S. Koffas

Master thesis (1)

1 records found

Backdoor Attacks in Active Learning

An Extensive Analysis of Backdoor Injection in Active Learning-Trained Computer Vision Models

Master thesis (2025) - S. Mendez (author) , S. Picek (mentor) , S. Koffas (mentor) , G. Smaragdakis (graduation committee member) , Z. Yue (graduation committee member)

Deep learning sustained great success in several domains, particularly in computer vision, where it facilitates tasks such as image classification and object recognition. However, one significant challenge in deep learning is data labeling, due to the high cost and effort required for human annotators to go over this process manually. Active learning addresses this problem by selecting a smaller amount of the most relevant data for this labeling process, maximizing efficiency. Despite its advantages, active learning presents new security threats. In particular, backdoor attacks, where adversaries poison part of the training data to modify the behavior of the model in the presence of a hidden trigger. Although backdoor attacks have been extensively studied in traditional deep learning contexts, their impact on active learning remains largely uncertain.
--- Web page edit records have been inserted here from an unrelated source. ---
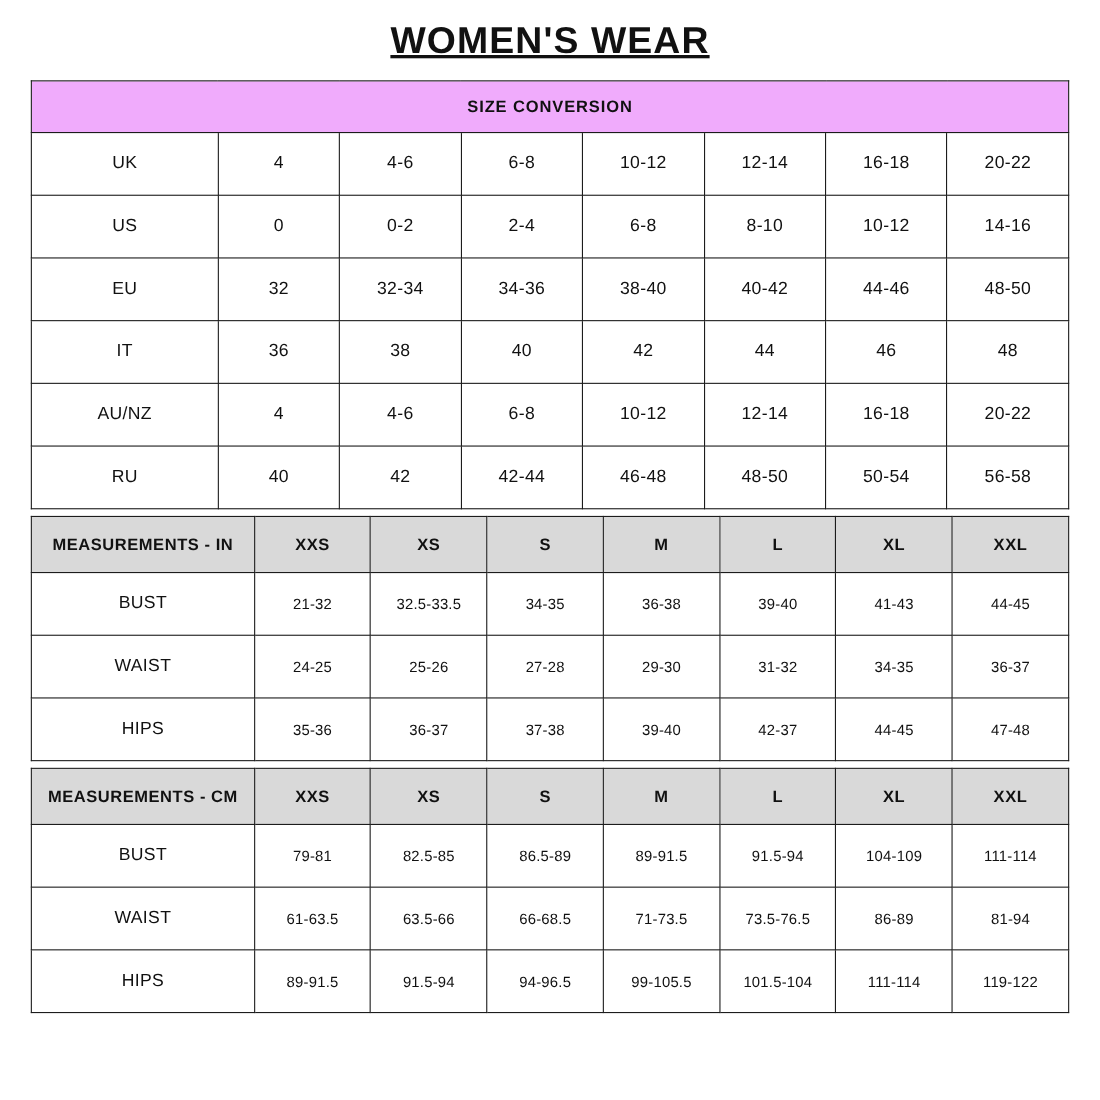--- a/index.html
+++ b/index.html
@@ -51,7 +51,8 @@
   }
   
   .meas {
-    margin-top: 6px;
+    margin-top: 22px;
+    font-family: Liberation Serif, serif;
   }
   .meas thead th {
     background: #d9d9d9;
Here, the vulnerabilities of active learning against backdoor attacks in computer vision models were analyzed. Various configurations, datasets and deep learning models were used to evaluate their effectiveness. Backdoor attacks managed to hit ASR values over 95% with just 1% of the data being poisoned on simple datasets like MNIST, particularly when using certainty-based sampling and CNNs. More complex datasets like CIFAR-10 and models like ResNet proved to be more resilient. Furthermore, different attack techniques were explored, such as progressive parameter adjustment, sub-trigger division and clean label attacks on advanced backdoor triggers like LIRA and WaNet. The analysis revealed that although global LIRA triggers were the most effective, sub-trigger and progressive poisoning methods offered promising alternatives, especially because they allow poisoning smaller parts of images across training cycles. Additionally, it is revealed that attack success in clean-label scenarios was highly dependent on the number of poisoned samples per cycle, due to the post-query constraint that only allows poisoning already-selected samples, often limiting impact when the target label appears infrequently. Finally, different poisoning timings were compared. From this, post-query poisoning consistently outperformed pre-query methods in terms of ASR, even at low poison rates. However, it also pointed out that this approach has its limitations in real-world scenarios, where attackers usually do not have control over the samples being queried. Clean accuracy remained unaltered to a large extent, demonstrating the stealth and hidden threat of backdoor attacks in active learning settings.